Michael C. B. Ashley is an Australian astronomer and professor in the school of physics at the University of New South Wales (UNSW), in Sydney. He is most famous for his work in Antarctica, with the study of the seeing capability at Dome C.

== Education ==
Ashley graduated in 1981 as BSc from Australian National University, in 1983 as MSc in astrophysics from Caltech, and in 1989 as PhD in astronomy. While completing his PhD, he worked as a consultant on the Endeavour project (an ultraviolet imaging experiment on the Space Shuttle) and worked at the Anglo-Australian Observatory as a research assistant.

== Career ==
After graduating in 1989, Ashley joined the faculty of the School of Physics, UNSW.

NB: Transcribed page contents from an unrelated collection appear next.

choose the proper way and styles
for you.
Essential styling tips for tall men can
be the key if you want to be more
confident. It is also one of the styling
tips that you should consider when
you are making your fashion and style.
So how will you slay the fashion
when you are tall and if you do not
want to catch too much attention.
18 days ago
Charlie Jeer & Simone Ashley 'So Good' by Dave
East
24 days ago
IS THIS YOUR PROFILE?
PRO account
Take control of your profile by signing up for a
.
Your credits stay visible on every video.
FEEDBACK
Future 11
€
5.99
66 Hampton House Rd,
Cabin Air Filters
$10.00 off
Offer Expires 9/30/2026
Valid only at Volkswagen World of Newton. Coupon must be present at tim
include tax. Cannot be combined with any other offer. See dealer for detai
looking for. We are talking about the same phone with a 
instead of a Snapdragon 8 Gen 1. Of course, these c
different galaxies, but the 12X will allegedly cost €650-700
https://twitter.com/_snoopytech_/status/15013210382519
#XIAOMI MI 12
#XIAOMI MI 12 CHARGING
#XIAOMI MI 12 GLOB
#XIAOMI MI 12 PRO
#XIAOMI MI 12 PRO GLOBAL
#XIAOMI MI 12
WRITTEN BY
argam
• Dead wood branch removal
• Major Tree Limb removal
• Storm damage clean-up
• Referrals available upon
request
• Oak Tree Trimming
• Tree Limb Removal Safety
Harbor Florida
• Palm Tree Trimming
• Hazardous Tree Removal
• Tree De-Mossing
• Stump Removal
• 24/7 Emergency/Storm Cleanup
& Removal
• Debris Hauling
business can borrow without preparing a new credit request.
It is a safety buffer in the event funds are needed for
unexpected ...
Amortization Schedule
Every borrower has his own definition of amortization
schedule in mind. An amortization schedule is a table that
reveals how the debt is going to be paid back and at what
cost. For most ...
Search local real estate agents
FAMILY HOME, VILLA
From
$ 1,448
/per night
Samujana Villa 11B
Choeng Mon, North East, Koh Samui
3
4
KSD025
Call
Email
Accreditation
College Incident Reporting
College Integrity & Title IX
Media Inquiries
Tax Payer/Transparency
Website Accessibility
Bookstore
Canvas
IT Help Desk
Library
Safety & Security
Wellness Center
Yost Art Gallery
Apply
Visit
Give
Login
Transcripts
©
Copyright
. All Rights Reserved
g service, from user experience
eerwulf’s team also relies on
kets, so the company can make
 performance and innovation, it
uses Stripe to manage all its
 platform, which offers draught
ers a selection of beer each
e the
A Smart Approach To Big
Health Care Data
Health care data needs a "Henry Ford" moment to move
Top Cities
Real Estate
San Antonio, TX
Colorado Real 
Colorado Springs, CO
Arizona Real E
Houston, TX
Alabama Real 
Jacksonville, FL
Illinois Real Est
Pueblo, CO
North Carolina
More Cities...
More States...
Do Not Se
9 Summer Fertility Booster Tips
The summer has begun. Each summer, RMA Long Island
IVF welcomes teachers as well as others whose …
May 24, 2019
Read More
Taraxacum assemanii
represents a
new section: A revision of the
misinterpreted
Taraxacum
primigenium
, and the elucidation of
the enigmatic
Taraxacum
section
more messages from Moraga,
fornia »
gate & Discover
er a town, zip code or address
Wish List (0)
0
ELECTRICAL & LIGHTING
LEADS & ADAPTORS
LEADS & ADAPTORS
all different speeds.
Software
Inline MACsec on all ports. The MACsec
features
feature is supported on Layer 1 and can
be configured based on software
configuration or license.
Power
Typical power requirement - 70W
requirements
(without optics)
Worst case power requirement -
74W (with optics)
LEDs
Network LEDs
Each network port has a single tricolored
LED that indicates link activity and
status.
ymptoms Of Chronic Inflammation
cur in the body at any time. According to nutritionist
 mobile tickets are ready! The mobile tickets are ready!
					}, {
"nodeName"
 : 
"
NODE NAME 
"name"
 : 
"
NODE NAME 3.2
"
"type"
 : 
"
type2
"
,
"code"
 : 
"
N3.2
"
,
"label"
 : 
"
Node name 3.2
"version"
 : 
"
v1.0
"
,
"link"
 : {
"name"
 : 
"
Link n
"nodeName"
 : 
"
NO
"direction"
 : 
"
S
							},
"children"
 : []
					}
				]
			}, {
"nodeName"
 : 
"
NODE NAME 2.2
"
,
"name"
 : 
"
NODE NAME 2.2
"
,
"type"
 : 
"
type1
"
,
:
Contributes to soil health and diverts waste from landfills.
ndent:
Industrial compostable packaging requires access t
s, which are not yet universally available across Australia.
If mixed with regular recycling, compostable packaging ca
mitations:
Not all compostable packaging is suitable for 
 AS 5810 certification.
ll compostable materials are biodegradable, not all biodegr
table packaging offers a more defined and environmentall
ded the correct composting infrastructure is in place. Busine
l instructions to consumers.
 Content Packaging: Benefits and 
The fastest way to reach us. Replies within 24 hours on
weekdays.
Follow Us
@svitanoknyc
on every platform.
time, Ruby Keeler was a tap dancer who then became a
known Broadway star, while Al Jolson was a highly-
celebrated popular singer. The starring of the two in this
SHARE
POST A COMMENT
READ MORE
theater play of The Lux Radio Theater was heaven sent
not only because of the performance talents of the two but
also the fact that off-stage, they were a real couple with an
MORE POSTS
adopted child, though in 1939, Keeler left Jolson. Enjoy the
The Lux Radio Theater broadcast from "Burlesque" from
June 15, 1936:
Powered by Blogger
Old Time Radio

=== Antarctica and Dome C ===
Ashley has led teams to Antarctica on four separate trips, in 1995, 1998, 2001, and 2004 to conduct experiments and take measurements of the near-infrared quality and brightness of the sky.

In September 2004, Nature published a report written by Jon Lawrence, Michael Ashley, Andrei Tokovinin, and Tony Travouillon on the seeing abilities of astronomical telescopes in Antarctica. The paper concluded that the area known as "Dome C" would be "the best ground-based site to develop a new astronomical observatory". The data used in this report was collected by a remote control experiment run through the French-Italian Concordia Station near Dome C.

It was found that pictures taken from a telescope at Dome C are, on average, 2.5 times better than those taken at observatories elsewhere. This discovery has been lauded as finding the clearest skies on Earth.